Task objective: Show every line of the data below that includes the word "Holmes".

Page images and extracted text
::::::

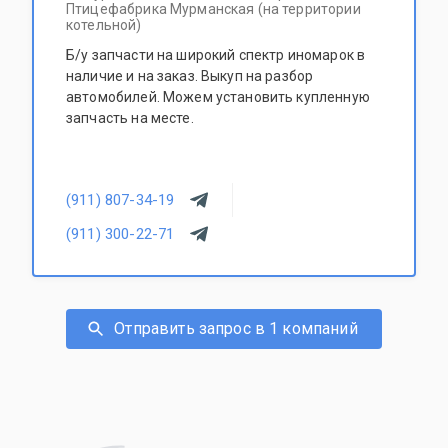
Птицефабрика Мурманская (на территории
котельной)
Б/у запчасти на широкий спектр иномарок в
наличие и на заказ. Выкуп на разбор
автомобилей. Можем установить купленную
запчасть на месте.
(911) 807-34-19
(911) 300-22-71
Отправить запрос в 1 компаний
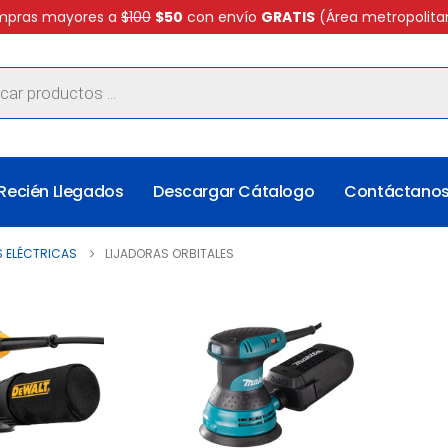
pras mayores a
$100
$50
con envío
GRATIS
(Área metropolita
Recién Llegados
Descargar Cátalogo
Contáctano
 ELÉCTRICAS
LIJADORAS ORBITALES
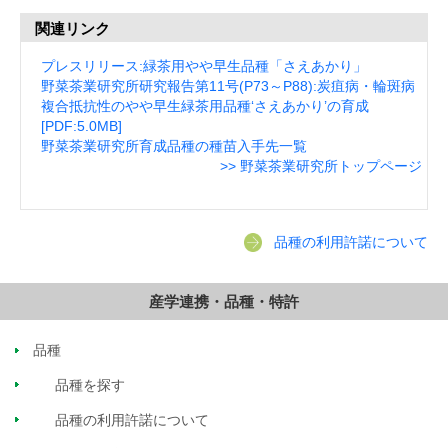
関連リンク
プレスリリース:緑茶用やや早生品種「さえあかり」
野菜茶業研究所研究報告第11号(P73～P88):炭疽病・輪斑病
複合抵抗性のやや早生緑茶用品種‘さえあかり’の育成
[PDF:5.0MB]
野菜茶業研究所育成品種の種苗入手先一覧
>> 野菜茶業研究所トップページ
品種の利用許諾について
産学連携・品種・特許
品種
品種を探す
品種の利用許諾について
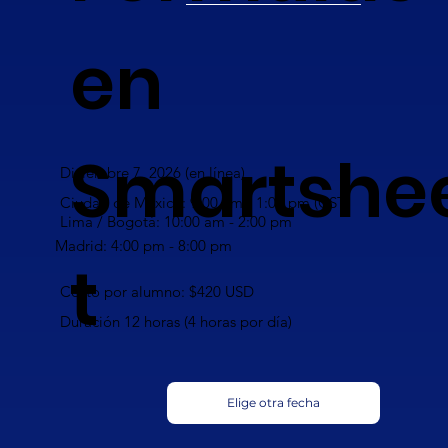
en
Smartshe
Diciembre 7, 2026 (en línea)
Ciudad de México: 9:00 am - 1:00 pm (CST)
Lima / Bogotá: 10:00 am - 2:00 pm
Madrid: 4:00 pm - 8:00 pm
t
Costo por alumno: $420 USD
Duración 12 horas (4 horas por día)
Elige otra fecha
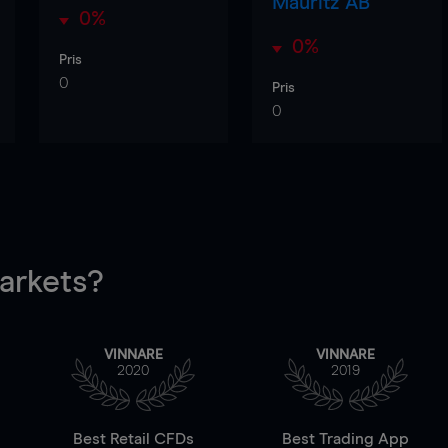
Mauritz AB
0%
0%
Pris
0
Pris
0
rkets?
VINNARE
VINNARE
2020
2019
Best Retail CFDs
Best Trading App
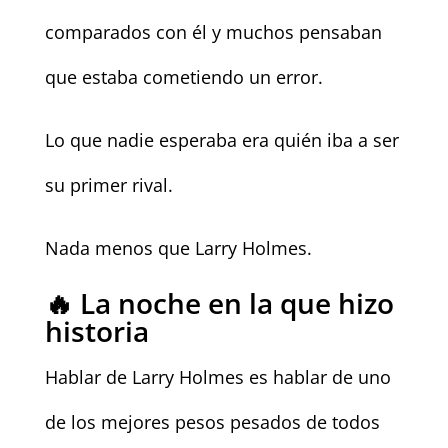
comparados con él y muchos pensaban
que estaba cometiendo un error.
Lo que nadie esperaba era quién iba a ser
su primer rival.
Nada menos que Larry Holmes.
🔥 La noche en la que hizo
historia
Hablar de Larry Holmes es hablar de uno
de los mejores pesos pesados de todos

::::::

Task answer:
Nada menos que Larry Holmes.
Hablar de Larry Holmes es hablar de uno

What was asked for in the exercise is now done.